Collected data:
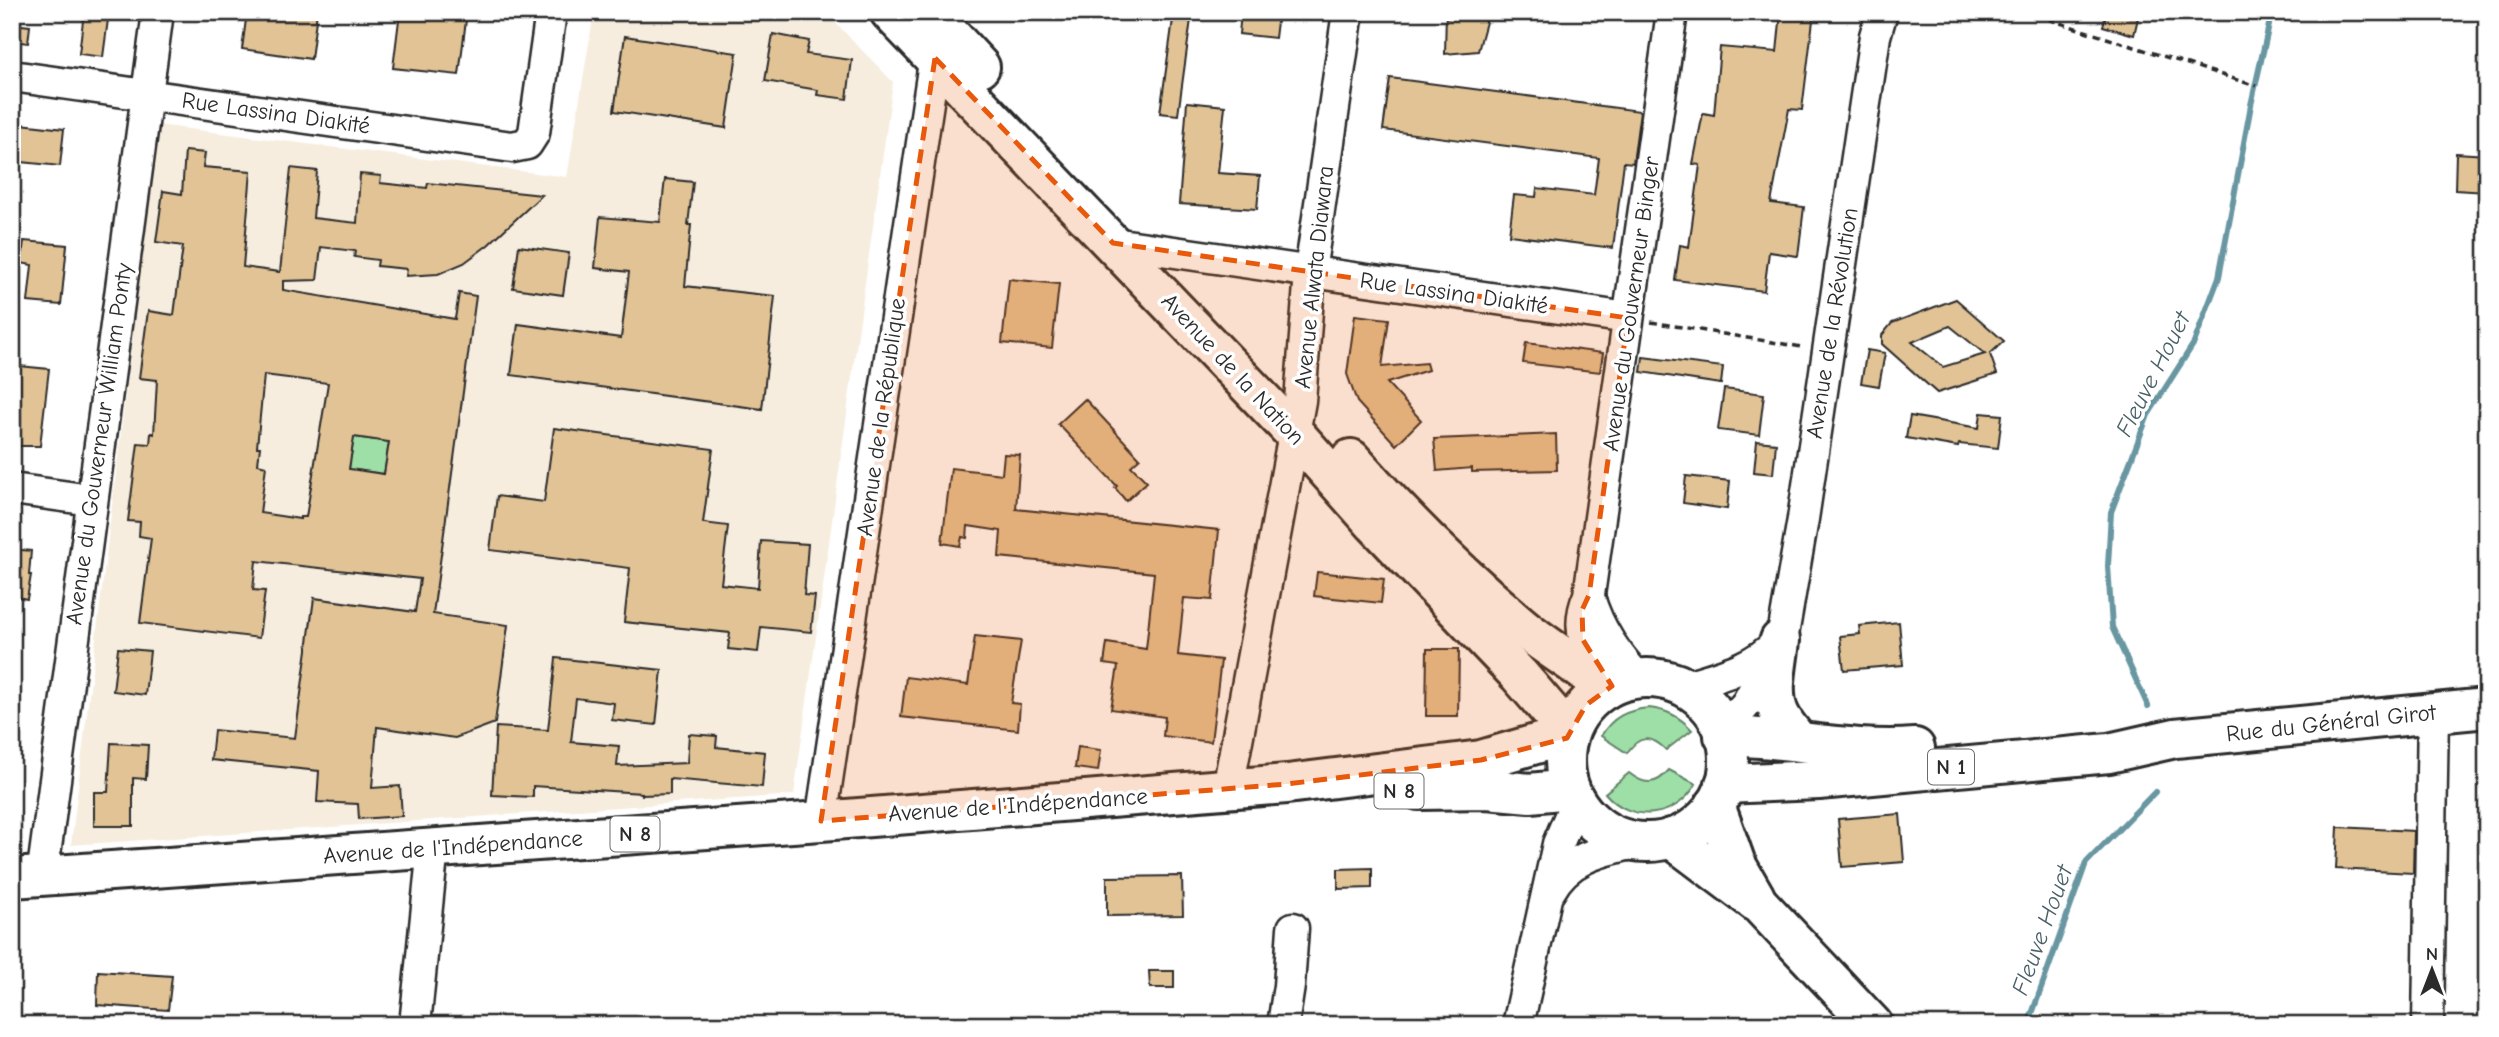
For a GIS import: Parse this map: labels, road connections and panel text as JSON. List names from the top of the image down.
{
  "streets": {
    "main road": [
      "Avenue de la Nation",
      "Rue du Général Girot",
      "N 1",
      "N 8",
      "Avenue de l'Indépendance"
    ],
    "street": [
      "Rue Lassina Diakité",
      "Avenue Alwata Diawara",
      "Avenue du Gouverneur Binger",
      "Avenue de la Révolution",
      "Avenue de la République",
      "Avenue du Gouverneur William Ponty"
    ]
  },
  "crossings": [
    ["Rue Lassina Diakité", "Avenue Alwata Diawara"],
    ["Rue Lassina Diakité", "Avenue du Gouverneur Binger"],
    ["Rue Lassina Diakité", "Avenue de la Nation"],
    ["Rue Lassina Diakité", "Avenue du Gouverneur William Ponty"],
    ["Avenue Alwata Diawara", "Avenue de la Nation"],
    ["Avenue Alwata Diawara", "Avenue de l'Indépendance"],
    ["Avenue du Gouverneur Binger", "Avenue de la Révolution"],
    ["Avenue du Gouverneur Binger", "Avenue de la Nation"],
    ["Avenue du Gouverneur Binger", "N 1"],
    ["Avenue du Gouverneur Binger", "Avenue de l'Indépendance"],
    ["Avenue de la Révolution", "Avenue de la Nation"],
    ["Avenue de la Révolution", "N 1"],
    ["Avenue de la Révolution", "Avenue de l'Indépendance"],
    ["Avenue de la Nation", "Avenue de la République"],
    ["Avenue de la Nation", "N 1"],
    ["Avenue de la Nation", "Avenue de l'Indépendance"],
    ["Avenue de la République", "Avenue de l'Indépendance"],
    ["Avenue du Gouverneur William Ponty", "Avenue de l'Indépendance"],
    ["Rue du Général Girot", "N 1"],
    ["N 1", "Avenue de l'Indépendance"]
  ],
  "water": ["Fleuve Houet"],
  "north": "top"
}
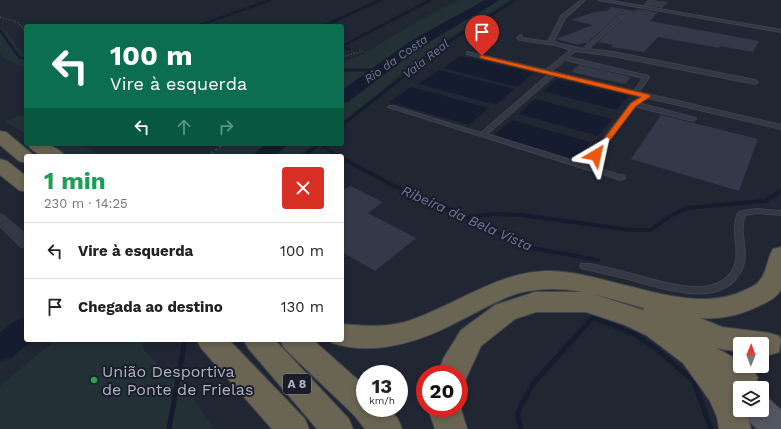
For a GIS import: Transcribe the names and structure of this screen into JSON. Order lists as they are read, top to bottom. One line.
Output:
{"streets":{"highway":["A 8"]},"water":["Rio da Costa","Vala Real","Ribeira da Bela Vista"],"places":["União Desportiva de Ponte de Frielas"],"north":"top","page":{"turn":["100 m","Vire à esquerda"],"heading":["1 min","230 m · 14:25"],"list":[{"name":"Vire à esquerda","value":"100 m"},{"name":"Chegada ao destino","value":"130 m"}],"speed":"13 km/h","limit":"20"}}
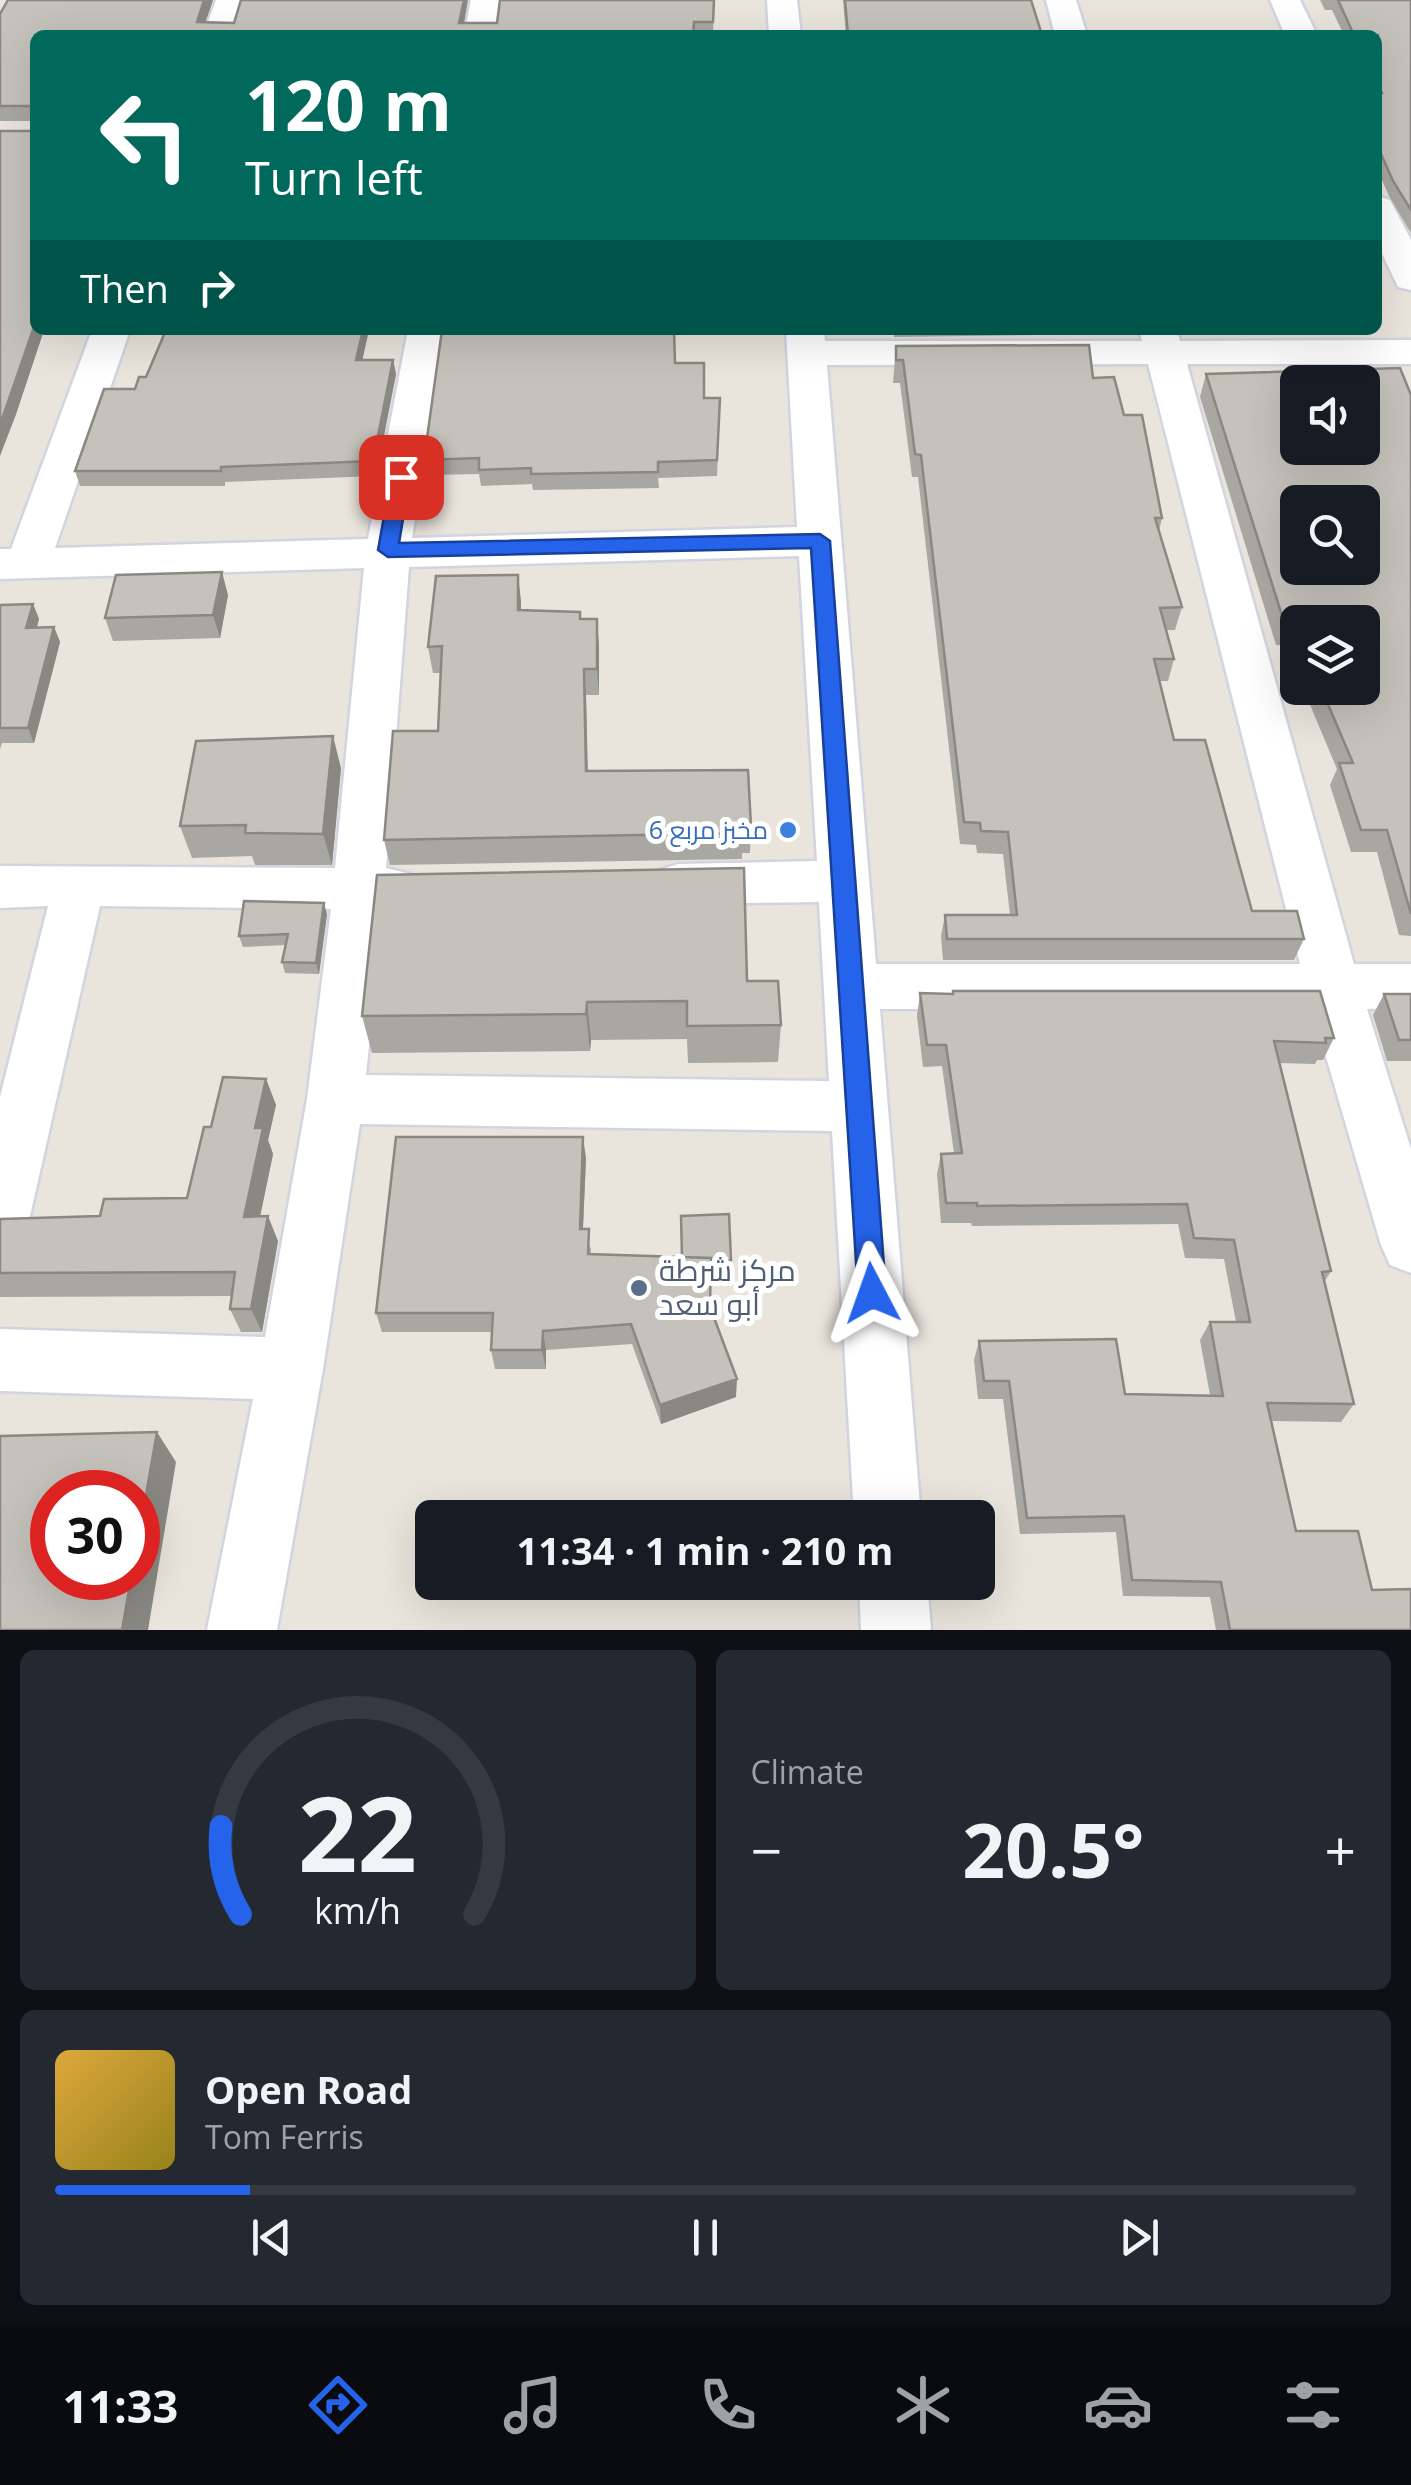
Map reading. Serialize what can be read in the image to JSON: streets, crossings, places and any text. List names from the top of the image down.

* **Exercise directions**
Only an exact, picture-free copy of the entries counts as the answer.

* **Task response**
For a GIS import: Parse this map: labels, road connections and panel text as JSON. List names from the top of the image down.
{
  "streets": {
    "main road": [
      "Avenue de la Nation",
      "Rue du Général Girot",
      "N 1",
      "N 8",
      "Avenue de l'Indépendance"
    ],
    "street": [
      "Rue Lassina Diakité",
      "Avenue Alwata Diawara",
      "Avenue du Gouverneur Binger",
      "Avenue de la Révolution",
      "Avenue de la République",
      "Avenue du Gouverneur William Ponty"
    ]
  },
  "crossings": [
    ["Rue Lassina Diakité", "Avenue Alwata Diawara"],
    ["Rue Lassina Diakité", "Avenue du Gouverneur Binger"],
    ["Rue Lassina Diakité", "Avenue de la Nation"],
    ["Rue Lassina Diakité", "Avenue du Gouverneur William Ponty"],
    ["Avenue Alwata Diawara", "Avenue de la Nation"],
    ["Avenue Alwata Diawara", "Avenue de l'Indépendance"],
    ["Avenue du Gouverneur Binger", "Avenue de la Révolution"],
    ["Avenue du Gouverneur Binger", "Avenue de la Nation"],
    ["Avenue du Gouverneur Binger", "N 1"],
    ["Avenue du Gouverneur Binger", "Avenue de l'Indépendance"],
    ["Avenue de la Révolution", "Avenue de la Nation"],
    ["Avenue de la Révolution", "N 1"],
    ["Avenue de la Révolution", "Avenue de l'Indépendance"],
    ["Avenue de la Nation", "Avenue de la République"],
    ["Avenue de la Nation", "N 1"],
    ["Avenue de la Nation", "Avenue de l'Indépendance"],
    ["Avenue de la République", "Avenue de l'Indépendance"],
    ["Avenue du Gouverneur William Ponty", "Avenue de l'Indépendance"],
    ["Rue du Général Girot", "N 1"],
    ["N 1", "Avenue de l'Indépendance"]
  ],
  "water": ["Fleuve Houet"],
  "north": "top"
}
For a GIS import: Transcribe the names and structure of this screen into JSON. Order lists as they are read, top to bottom. One line.
Output:
{"streets":{"highway":["A 8"]},"water":["Rio da Costa","Vala Real","Ribeira da Bela Vista"],"places":["União Desportiva de Ponte de Frielas"],"north":"top","page":{"turn":["100 m","Vire à esquerda"],"heading":["1 min","230 m · 14:25"],"list":[{"name":"Vire à esquerda","value":"100 m"},{"name":"Chegada ao destino","value":"130 m"}],"speed":"13 km/h","limit":"20"}}
Map reading. Serialize what can be read in the image to JSON: streets, crossings, places and any text. List names from the top of the image down.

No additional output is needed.